On September 20 the Correctional Association of New York’s Women in Prison Project (WIPP) held an event to address these violations. The Brooklyn Museum’s Elizabeth A. Sackler Center for Feminist Art hosted the gathering called “Unshackled: Women Speak Out on Mass Incarceration and Reproductive Justice.” The WIPP is in the final stages of a five-year study on reproductive healthcare in New York prisons, which they expect to publish in early December.
“In prison culture there’s this assumption that women are con artists, that they’re trying to pull one over on you,” said Jaya Vasandani, the associate director of the WIPP. “Women’s own perceptions of their bodies are often dismissed.”
“Today is about identifying the problems and hearing what the solutions are,” said WIPP director Tamar Kraft-Stolar. “One of the most important things we can do is be guided by the expertise of the women who have lived this.”
A panel of three women who gave birth in New York prisons spoke on stage, moderated by Queens College associate professor of anthropology Dana-Ain Davis.
Ursulina Miranda of the Bronx told of not getting enough food while she was pregnant at Bedford Hills prison. “The extra pregnancy snack you get,” she said, “is warm milk, a bologna sandwich, and a small piece of fruit.”
Miranda said corrections officers made her wear handcuffs for the forty-minute ride to the hospital while she was in labor.
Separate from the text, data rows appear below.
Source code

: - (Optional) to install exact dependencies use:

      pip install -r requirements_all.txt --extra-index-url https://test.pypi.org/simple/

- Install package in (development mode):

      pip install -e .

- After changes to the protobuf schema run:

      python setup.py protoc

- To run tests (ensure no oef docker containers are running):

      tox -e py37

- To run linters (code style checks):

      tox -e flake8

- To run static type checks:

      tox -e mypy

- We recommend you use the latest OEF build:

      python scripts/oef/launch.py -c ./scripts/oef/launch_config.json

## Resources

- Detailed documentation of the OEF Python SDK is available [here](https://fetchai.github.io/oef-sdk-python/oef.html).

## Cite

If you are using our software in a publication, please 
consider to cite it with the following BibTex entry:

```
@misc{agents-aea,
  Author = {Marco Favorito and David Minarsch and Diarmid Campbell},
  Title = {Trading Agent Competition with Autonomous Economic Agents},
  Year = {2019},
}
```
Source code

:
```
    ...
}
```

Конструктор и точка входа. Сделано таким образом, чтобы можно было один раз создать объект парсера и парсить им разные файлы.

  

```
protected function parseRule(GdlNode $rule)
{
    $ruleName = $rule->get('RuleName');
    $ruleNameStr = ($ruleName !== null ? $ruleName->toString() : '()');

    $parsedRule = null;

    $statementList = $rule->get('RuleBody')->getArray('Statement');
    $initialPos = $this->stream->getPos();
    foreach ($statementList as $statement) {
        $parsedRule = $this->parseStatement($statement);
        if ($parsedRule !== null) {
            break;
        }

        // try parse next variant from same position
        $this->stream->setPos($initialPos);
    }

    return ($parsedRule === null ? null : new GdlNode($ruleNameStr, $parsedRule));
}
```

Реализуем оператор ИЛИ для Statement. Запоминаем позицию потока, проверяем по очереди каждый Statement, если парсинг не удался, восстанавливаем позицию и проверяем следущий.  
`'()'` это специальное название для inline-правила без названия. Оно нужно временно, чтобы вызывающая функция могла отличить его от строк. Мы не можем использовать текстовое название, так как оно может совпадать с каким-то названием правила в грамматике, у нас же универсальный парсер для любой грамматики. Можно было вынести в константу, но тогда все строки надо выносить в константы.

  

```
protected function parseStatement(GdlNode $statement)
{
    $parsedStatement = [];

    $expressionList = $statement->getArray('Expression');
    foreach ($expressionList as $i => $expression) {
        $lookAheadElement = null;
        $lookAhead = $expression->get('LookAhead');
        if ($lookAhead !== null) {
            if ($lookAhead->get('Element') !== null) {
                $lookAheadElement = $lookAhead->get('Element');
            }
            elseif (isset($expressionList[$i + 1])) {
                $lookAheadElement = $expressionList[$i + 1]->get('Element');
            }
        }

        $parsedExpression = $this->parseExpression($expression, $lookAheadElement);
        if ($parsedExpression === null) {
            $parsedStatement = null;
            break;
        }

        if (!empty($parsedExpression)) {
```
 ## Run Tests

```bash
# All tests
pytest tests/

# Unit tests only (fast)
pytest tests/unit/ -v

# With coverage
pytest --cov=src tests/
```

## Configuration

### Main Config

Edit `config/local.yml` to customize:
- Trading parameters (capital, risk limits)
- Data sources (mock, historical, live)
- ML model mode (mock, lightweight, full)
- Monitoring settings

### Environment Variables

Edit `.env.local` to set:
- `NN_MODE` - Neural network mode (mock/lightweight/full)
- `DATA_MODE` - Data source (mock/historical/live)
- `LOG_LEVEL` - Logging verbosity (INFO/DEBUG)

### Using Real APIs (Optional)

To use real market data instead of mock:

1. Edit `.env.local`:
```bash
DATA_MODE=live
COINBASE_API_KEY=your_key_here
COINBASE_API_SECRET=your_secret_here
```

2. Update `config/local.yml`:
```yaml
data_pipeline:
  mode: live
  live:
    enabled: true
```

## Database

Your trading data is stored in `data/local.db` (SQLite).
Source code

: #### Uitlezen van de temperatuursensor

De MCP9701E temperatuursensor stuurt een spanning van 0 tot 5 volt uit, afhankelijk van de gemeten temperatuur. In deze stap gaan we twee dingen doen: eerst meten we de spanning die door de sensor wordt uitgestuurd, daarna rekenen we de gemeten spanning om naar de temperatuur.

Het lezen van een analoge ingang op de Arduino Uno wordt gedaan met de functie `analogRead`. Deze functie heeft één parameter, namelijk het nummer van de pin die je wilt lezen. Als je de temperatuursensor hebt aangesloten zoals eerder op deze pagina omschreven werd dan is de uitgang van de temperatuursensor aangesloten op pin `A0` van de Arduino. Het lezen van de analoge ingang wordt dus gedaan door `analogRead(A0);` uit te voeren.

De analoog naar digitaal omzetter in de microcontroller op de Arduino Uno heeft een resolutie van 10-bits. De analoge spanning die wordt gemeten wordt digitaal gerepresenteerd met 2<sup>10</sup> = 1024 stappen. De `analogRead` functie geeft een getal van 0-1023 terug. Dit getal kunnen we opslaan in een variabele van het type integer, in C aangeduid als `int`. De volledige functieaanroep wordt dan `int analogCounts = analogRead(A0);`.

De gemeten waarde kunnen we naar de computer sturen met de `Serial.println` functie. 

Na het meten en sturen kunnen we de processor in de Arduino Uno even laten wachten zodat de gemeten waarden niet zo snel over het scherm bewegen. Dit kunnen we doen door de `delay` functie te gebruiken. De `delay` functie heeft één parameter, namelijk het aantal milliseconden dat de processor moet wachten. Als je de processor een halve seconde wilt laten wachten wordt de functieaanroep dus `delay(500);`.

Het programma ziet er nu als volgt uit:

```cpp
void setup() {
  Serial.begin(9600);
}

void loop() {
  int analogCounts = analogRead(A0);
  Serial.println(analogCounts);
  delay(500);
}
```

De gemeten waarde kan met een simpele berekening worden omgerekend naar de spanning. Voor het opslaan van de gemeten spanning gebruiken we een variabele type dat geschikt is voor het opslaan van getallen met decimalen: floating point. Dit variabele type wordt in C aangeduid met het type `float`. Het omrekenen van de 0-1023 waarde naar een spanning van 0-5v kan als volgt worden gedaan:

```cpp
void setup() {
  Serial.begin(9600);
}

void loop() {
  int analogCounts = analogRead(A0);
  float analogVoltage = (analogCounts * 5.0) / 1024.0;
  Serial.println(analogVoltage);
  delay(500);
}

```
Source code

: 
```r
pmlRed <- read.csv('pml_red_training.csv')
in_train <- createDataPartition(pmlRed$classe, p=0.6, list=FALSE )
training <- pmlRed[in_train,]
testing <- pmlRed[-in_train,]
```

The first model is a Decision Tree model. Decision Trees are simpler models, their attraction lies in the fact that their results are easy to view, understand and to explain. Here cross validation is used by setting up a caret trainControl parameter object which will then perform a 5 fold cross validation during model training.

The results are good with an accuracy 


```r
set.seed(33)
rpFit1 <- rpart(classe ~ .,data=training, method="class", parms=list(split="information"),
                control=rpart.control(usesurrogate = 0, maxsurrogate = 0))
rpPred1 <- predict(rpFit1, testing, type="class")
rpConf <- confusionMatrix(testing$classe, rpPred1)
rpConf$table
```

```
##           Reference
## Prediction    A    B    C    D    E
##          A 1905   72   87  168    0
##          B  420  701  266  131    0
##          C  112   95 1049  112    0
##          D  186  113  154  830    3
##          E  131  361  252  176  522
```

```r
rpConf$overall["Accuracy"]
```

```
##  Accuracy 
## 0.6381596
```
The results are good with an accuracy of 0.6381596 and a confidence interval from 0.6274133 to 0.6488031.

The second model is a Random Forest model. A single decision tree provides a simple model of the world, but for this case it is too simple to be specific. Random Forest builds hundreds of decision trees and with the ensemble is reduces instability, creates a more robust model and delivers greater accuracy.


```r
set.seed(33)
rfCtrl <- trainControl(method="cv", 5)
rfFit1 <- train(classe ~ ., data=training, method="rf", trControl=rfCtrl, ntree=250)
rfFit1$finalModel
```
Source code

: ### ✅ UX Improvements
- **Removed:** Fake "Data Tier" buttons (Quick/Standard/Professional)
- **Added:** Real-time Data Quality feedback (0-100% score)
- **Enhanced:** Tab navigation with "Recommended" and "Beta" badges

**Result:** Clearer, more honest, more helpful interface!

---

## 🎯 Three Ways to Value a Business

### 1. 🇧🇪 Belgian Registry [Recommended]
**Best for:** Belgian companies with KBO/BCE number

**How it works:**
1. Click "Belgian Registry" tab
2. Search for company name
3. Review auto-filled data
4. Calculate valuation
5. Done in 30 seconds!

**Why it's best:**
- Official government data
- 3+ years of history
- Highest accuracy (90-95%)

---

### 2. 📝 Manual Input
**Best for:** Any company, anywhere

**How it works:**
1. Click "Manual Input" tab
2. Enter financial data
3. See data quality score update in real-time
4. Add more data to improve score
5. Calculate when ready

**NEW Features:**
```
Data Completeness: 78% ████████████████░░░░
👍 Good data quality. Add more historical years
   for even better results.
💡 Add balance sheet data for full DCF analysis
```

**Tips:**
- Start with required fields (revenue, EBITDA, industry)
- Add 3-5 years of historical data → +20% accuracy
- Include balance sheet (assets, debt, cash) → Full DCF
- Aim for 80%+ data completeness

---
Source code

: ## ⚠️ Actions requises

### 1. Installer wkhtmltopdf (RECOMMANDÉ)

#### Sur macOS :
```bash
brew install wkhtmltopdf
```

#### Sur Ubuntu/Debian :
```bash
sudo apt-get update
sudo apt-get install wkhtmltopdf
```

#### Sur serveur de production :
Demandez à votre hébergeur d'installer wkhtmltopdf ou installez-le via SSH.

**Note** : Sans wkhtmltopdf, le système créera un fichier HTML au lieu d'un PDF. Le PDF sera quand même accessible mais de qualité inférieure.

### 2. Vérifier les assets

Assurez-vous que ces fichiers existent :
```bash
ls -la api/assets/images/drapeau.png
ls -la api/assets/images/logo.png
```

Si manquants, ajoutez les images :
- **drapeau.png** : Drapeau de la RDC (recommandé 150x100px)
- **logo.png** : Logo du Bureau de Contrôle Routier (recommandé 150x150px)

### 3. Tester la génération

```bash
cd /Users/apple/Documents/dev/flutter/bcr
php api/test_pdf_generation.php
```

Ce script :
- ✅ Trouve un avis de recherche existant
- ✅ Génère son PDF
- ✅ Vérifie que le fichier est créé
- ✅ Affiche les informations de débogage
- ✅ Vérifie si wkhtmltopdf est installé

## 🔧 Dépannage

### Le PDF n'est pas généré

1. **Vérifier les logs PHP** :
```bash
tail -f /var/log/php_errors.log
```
She shared the story of her delivery. “The officer has to be in your room even as your child is coming out of your body,” she said. “If we want to breastfeed, the officer will not leave the room. You have no right over your own body.”
Another former Bedford Hills inmate Maria Caraballo, of Queens, told of how she and her fellow inmates were made to buff prison floors just a few days after delivery, even by c-section. “Some women had their staples burst open,” she said. “You’re always walking on eggshells, and you’re afraid, so you do what they tell you to do.”
Caraballo was one of the few dozen women permitted to keep their babies in prison with them at the Bedford Hills Prison Nursery. But she felt far from lucky in the situation. She recounted living in fear of mothering “wrong” and getting punished, and when she was caught falling asleep in bed with her baby — the infants have to sleep separately — she and her baby were permanently removed from the program.
“All of this comes back to body control,” she said, “who is deemed worthy of controlling their body.”
The WIPP announced they’re preparing a bill for the 2015 New York Legislative session that will beef up enforcement of the 2009 anti-shackling law. The bill will include requirements to notify incarcerated women of their rights in regards to shackling; to post this information in public areas throughout correctional facilities; to train corrections staff, hospital staff, and EMTs about the law; and to publicly report incidences when restraints were used on pregnant women.
The bill would take the 2009 law further by banning the use of restraints on women through all stages of pregnancy.